There was a great table in the room, covered with parchments and old volumes of magic lore. At one end of the table was the magician's chair, and in this Filamina seated herself, first piling several cushions on the seat, to make herself high enough.

"Now, then," said she, to the afrit in attendance, "everything seems ready, but you must light something to make a mystic smell. That iron lamp at the other end of the room will do. Do you know what to pour into it?"

The afrit did not know, but he thought he could find something, so he examined the bottles on the shelves, and taking down one of them, he poured some of its contents into the lamp and lighted it. In an instant there was an explosion, and a piece of the heavy lamp just grazed the afrit's head.

"Don't try that again," said Filamina. "You will be hurt. Let a ghost come in. He can't be injured."

So a ghost came in, and he got another iron lamp, and tried the stuff from another bottle. This blew up, the same as the other, and several pierces of the lamp went right through the ghost's body, but of course it made no difference to him. He tried again, and this time he found something which smelt extremely mystical.

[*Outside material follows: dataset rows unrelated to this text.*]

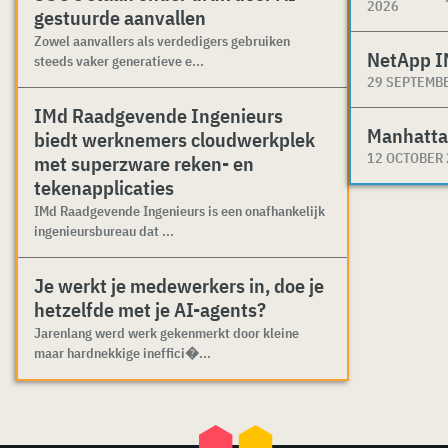
2026
gestuurde aanvallen
Zowel aanvallers als verdedigers gebruiken
NetApp I
steeds vaker generatieve e...
29 SEPTEMB
IMd Raadgevende Ingenieurs
Manhatta
biedt werknemers cloudwerkplek
12 OCTOBER
met superzware reken- en
tekenapplicaties
IMd Raadgevende Ingenieurs is een onafhankelijk
ingenieursbureau dat ...
Je werkt je medewerkers in, doe je
hetzelfde met je AI-agents?
Jarenlang werd werk gekenmerkt door kleine
maar hardnekkige ineffici�...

"Now call them in," said Filamina, and the six persons who were in trouble entered the room. Filamina took a piece of paper and a pencil, and asked them, in turn, what they wished her to do for them. The first was a merchant, in great grief because he had lost a lot of rubies, and he wanted to know where to find them.

"How many of them were there?" asked Filamina of the unlucky merchant

"Two quarts," said the merchant. "I measured them a few days ago. Each one of them was as large as a cherry."